[Start of DATA SHOWN]

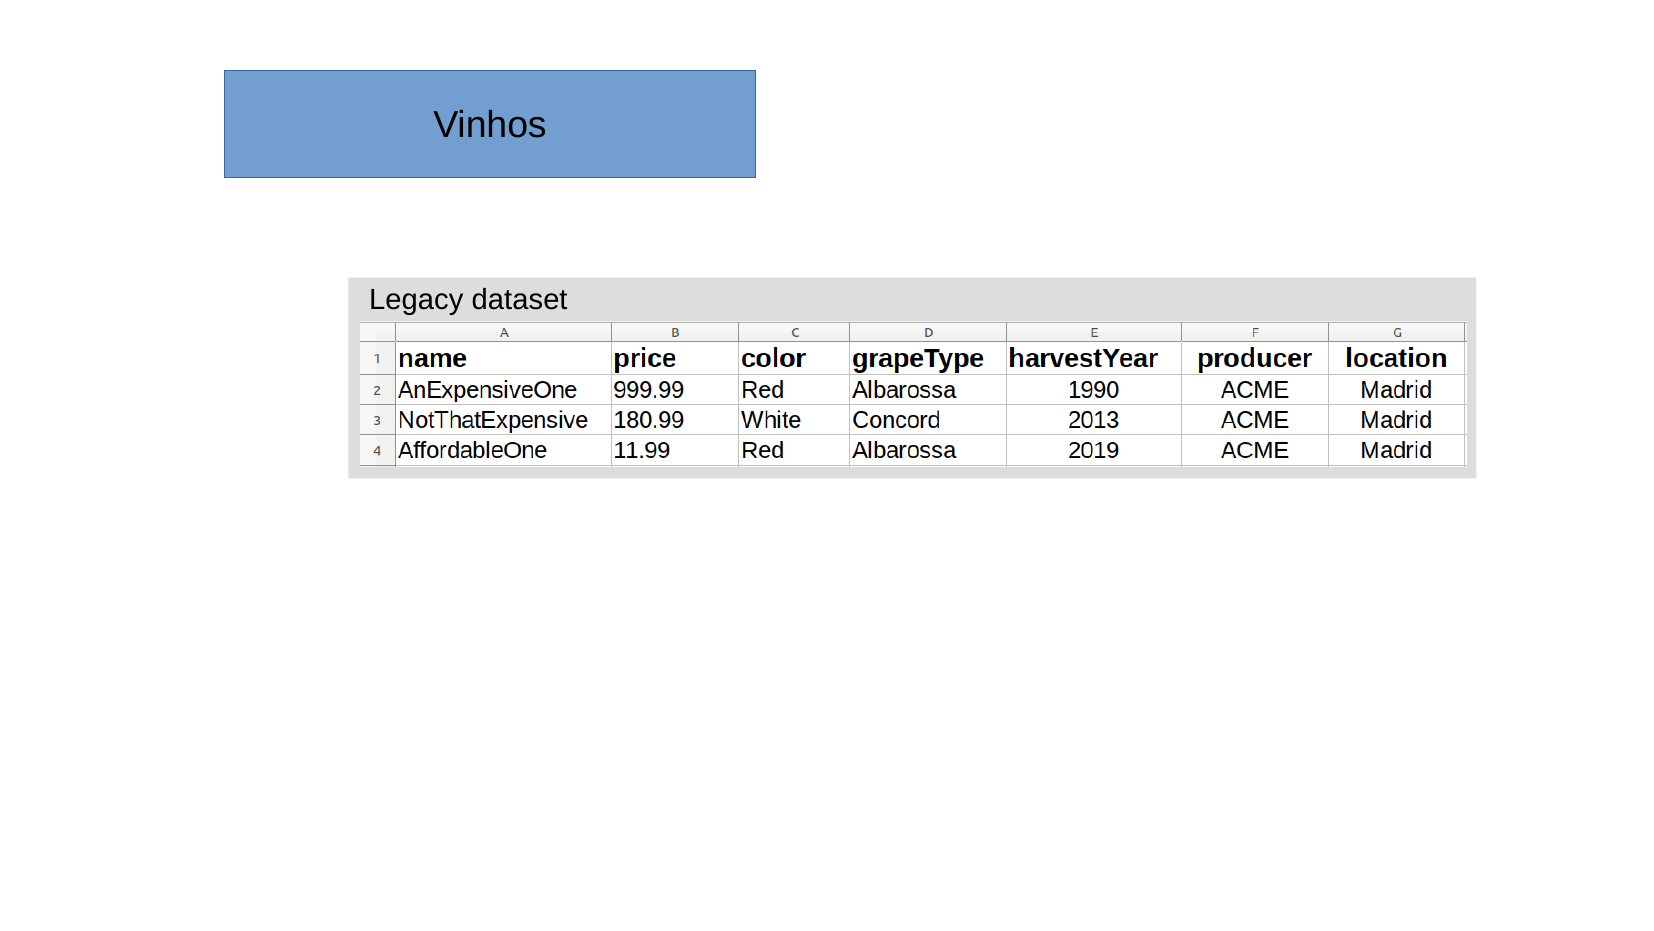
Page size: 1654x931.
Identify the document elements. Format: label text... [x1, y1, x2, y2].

text_box [348, 277, 1477, 479]
text_box Legacy dataset [354, 276, 609, 324]
text_box Vinhos [224, 70, 756, 178]
picture [360, 321, 1467, 467]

[End of DATA SHOWN]

- [OBJECTIVE] Lay out every line of the data above as a Markdown table with the columns Row and Line, numbering the rows in order and skipping any blank lines. Don't include the picture in your answer.

- [OUTPUT FOR THIS TASK]
| Row | Line |
|---|---|
| 1 | Page size: 1654x931. |
| 2 | Identify the document elements. Format: label text... [x1, y1, x2, y2]. |
| 3 | text_box [348, 277, 1477, 479] |
| 4 | text_box Legacy dataset [354, 276, 609, 324] |
| 5 | text_box Vinhos [224, 70, 756, 178] |
| 6 | picture [360, 321, 1467, 467] |